▶ **Task requirements**
(1) Answer these questions from the validation-prediction notebook:
(a) What label value do the rows in the validation data currently carry?
(b) What path is assigned to model_path?
(c) Which two NLTK data packages does the notebook download?
(2) Rewrite the part of the validation-prediction notebook that opens with the words containing "This notebook loads" and closes with "predictions (0=fake, 1=real).", putting "Random Forest" in place of "Logistic Regression".
(3) Write the next part of the validation-prediction notebook, picking up after its last line.

[Start Given text]

# Generate Predictions for Validation Data

This notebook loads the trained Logistic Regression model and generates predictions for validation_data.csv, replacing the label column (currently 2) with model predictions (0=fake, 1=real).

## Overview
- **Goal**: Generate predictions for validation data using the trained model
- **Model**: Logistic Regression (from notebook 03)
- **Input**: `dataset/validation_data.csv` (with label=2)
- **Output**: Updated validation_data.csv with predictions (0 or 1)


## 1. Import Required Libraries


In [1]:
import pandas as pd
import numpy as np
import re
import joblib
import nltk
from nltk.corpus import stopwords
from nltk.tokenize import word_tokenize
from nltk.stem import PorterStemmer
import warnings
warnings.filterwarnings('ignore')

try:
    nltk.download('punkt', quiet=True)
    nltk.download('stopwords', quiet=True)
    print("Libraries imported successfully!")
except:
    print("NLTK data download failed")


Libraries imported successfully!


## 2. Load Trained Model and Vectorizer

Load the trained Logistic Regression model and TF-IDF vectorizer from the deployable directory.


In [2]:
import os

model_path = '../deployable/exported_model.pkl'
vectorizer_path = '../deployable/tfidf_vectorizer.pkl'
pipeline_path = '../deployable/model_pipeline.pkl'

try:
    # Try loading pipeline first (easiest option)

[End Given text]
[Start Entries]

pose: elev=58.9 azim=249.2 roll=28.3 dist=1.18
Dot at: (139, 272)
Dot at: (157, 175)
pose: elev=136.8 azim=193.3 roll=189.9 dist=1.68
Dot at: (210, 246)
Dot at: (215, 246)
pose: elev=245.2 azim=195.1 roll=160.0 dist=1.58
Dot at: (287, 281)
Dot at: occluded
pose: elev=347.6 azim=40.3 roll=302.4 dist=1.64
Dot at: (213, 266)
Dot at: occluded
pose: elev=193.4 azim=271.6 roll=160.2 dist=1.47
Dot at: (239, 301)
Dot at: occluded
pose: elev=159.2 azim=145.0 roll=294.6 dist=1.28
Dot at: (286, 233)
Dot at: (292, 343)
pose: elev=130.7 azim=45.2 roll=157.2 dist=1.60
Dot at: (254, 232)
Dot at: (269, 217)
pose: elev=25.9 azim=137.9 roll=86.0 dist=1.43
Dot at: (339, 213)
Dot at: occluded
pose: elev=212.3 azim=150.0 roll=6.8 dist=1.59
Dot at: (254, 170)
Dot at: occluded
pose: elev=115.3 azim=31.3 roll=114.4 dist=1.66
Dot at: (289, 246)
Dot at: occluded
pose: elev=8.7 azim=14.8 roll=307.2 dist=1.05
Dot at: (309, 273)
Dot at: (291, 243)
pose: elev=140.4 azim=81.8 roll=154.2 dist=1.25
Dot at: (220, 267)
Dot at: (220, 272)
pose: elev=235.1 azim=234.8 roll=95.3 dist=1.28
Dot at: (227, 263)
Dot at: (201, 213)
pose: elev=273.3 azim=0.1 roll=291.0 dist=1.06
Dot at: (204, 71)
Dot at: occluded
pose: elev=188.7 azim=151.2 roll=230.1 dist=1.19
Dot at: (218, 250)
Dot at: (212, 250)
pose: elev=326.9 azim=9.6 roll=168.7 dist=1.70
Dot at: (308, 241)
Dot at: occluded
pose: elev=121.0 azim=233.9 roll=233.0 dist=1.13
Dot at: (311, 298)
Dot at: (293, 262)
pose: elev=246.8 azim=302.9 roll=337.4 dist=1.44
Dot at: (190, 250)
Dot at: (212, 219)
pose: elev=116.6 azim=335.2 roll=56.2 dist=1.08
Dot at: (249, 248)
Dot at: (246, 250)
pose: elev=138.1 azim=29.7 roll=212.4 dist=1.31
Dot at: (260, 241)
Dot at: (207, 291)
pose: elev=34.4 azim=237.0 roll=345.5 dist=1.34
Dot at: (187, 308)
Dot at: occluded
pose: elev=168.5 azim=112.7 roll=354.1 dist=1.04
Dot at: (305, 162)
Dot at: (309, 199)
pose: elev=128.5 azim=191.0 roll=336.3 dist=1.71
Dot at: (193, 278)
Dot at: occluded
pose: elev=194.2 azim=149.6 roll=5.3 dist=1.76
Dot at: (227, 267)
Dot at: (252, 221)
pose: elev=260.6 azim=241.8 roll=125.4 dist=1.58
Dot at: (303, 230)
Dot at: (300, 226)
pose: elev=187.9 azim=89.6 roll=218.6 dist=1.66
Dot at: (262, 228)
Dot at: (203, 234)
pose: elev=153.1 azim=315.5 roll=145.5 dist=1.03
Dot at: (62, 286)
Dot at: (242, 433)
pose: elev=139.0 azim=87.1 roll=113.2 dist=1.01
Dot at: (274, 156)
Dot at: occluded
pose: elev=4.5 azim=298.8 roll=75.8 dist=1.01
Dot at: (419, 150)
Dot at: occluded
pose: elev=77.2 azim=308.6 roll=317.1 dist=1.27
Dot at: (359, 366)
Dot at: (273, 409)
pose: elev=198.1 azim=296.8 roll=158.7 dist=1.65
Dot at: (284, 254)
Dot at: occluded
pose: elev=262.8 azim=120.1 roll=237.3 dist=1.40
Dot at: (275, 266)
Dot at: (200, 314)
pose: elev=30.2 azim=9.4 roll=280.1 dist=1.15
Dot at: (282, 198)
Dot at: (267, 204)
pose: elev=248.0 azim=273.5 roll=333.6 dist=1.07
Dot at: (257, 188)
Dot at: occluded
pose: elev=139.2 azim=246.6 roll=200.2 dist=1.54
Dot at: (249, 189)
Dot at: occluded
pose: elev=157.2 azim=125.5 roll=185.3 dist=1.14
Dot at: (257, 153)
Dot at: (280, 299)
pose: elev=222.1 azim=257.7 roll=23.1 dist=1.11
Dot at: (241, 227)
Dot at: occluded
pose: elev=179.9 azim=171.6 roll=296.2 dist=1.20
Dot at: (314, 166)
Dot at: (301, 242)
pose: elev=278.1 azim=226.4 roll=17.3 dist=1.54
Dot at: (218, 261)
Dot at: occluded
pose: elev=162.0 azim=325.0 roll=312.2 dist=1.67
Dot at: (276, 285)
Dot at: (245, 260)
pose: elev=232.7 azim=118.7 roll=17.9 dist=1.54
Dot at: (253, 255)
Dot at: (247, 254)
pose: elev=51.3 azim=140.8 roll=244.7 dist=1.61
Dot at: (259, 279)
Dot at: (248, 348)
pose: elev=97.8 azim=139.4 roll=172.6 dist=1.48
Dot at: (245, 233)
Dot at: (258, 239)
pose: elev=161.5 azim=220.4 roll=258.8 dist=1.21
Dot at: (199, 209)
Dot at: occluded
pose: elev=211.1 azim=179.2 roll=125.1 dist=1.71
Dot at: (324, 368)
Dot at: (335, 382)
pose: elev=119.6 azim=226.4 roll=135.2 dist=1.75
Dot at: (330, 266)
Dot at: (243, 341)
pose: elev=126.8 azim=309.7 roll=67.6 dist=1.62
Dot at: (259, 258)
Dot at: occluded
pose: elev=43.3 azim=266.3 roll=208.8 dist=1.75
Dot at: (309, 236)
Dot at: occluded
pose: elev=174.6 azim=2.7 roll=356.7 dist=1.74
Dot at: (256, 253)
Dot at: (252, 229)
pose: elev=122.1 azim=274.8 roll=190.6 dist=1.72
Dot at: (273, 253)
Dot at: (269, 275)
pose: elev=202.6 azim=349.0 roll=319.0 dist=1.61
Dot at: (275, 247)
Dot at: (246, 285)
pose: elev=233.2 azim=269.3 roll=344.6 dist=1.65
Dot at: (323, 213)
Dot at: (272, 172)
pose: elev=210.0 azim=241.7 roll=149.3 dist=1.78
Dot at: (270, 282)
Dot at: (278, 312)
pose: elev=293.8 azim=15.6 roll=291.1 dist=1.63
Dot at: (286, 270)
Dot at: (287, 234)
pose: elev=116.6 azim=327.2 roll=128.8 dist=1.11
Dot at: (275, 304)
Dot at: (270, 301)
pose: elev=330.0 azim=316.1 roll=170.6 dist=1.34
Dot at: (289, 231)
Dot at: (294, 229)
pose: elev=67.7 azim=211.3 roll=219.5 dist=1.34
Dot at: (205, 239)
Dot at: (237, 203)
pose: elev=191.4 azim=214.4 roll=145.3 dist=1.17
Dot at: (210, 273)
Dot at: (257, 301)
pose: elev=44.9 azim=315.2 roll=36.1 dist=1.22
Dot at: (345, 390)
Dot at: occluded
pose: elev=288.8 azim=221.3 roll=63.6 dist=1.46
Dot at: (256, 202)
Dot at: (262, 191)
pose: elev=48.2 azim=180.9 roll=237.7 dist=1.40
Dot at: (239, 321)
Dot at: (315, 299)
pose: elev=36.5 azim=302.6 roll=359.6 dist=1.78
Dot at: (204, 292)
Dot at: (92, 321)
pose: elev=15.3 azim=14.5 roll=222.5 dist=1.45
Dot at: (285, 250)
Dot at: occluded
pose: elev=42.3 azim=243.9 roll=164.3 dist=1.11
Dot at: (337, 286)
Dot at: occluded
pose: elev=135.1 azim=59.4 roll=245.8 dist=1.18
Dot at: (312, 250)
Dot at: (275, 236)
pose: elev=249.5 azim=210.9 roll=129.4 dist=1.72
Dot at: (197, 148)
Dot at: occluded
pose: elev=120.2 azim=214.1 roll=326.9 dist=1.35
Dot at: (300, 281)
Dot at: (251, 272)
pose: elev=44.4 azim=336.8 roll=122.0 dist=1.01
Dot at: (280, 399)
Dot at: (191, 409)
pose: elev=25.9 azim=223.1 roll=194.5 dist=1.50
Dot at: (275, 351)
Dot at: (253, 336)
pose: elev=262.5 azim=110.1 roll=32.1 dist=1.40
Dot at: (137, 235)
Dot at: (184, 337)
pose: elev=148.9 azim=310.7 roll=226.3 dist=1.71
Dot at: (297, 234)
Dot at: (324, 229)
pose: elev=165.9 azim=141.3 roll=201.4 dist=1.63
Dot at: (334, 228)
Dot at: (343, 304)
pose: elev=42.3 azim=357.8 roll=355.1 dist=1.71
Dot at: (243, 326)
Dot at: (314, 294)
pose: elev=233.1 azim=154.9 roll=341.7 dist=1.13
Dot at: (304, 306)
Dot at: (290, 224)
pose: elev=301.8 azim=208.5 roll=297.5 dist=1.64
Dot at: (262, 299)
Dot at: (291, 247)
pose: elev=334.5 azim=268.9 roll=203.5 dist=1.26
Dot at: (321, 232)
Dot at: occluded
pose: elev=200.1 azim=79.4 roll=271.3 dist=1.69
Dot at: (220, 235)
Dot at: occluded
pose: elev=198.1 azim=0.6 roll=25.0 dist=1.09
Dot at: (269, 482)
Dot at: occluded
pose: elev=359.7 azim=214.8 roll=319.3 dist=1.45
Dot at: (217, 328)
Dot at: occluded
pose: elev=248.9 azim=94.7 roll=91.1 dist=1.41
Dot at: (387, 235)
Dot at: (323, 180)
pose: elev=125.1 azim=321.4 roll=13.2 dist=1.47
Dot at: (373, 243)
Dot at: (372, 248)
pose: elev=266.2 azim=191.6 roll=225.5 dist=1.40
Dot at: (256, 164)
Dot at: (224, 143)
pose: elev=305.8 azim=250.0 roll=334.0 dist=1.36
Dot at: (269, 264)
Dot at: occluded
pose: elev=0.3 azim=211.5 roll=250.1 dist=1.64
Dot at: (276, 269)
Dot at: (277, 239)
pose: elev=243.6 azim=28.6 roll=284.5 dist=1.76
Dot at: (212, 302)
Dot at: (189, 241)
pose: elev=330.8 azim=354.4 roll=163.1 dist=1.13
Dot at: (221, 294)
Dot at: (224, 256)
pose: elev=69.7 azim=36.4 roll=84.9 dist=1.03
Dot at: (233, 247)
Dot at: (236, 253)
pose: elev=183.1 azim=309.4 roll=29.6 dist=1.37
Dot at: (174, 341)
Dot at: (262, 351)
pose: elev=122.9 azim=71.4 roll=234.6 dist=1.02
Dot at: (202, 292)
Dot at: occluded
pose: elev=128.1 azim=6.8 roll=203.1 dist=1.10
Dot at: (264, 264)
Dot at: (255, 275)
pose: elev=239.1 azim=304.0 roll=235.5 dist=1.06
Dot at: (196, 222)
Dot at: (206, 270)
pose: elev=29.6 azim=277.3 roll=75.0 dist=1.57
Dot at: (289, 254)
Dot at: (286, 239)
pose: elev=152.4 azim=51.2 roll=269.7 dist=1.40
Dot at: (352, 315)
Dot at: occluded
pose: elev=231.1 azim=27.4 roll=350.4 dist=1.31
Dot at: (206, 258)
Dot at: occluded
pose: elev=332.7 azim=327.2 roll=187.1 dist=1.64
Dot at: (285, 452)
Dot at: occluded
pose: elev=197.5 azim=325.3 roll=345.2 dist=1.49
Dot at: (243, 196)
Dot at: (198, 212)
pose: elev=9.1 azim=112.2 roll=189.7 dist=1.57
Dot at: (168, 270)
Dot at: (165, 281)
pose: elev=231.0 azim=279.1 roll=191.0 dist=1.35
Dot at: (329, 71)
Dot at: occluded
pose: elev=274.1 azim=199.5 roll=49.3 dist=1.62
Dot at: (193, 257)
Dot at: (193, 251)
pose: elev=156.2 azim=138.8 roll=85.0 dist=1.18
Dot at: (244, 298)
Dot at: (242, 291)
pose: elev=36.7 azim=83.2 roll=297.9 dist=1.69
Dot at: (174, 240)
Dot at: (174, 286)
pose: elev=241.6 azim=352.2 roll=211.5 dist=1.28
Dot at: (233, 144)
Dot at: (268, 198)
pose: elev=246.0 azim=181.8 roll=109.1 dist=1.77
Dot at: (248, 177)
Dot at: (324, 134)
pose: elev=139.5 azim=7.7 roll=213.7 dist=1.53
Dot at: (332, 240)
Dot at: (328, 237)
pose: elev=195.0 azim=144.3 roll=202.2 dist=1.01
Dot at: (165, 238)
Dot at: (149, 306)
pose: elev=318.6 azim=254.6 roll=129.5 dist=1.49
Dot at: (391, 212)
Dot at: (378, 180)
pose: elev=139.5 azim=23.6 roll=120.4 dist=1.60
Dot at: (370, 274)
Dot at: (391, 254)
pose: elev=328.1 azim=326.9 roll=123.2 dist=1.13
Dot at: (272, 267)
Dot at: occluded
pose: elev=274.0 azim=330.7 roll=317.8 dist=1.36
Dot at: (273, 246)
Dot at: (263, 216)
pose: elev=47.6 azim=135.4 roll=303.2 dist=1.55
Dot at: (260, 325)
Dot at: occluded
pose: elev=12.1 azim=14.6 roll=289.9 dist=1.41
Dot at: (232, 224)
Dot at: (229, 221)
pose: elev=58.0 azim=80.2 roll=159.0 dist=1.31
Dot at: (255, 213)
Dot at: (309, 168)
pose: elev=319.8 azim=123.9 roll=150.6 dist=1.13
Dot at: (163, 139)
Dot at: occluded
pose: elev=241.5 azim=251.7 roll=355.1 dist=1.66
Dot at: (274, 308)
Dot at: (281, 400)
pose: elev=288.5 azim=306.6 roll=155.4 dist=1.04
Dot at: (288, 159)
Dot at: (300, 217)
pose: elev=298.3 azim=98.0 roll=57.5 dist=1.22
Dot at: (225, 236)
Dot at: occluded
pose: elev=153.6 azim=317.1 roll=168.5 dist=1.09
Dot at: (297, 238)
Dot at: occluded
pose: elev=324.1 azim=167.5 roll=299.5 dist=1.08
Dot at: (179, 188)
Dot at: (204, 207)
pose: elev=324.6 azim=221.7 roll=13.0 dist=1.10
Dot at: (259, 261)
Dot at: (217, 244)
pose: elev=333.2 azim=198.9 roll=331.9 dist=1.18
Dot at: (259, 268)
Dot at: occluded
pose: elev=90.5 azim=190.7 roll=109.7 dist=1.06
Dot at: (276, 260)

[End Entries]

▶ **Per-task outputs**
(1)
(a) 2
(b) '../deployable/exported_model.pkl'
(c) punkt and stopwords

(2)
This notebook loads the trained Random Forest model and generates predictions for validation_data.csv, replacing the label column (currently 2) with model predictions (0=fake, 1=real).

(3)
    if os.path.exists(pipeline_path):
        pipeline = joblib.load(pipeline_path)
        model = None
        vectorizer = None
        print(f"✓ Pipeline loaded from {pipeline_path}")
        print("  Using combined pipeline for predictions")
    else:
        # Load model and vectorizer separately
        model = joblib.load(model_path)
        vectorizer = joblib.load(vectorizer_path)
        pipeline = None
        print(f"✓ Model loaded from {model_path}")
        print(f"✓ Vectorizer loaded from {vectorizer_path}")
        print("  Using separate model and vectorizer for predictions")
except FileNotFoundError as e:
    print(f"❌ Error: Model files not found!")
    print(f"   Please run notebook 03_simple_classification.ipynb first to export the model.")
    raise
except Exception as e:
    print(f"❌ Error loading model: {e}")
    raise


✓ Pipeline loaded from ../deployable/model_pipeline.pkl
  Using combined pipeline for predictions


## 3. Load Validation Data

Load the validation dataset that needs predictions.


In [3]:
validation_df = pd.read_csv('../dataset/validation_data.csv')

print(f"Validation data shape: {validation_df.shape}")
print(f"Columns: {validation_df.columns.tolist()}")
print(f"\nLabel distribution:")
print(validation_df['label'].value_counts().sort_index())

print(f"\nSample articles:")
for i in range(min(3, len(validation_df))):
    print(f"\n  Article {i+1}:")
    print(f"    Title: {validation_df.iloc[i]['title'][:100]}...")
    print(f"    Text length: {len(validation_df.iloc[i]['text'])} characters")
    print(f"    Current label: {validation_df.iloc[i]['label']}")


Validation data shape: (4956, 5)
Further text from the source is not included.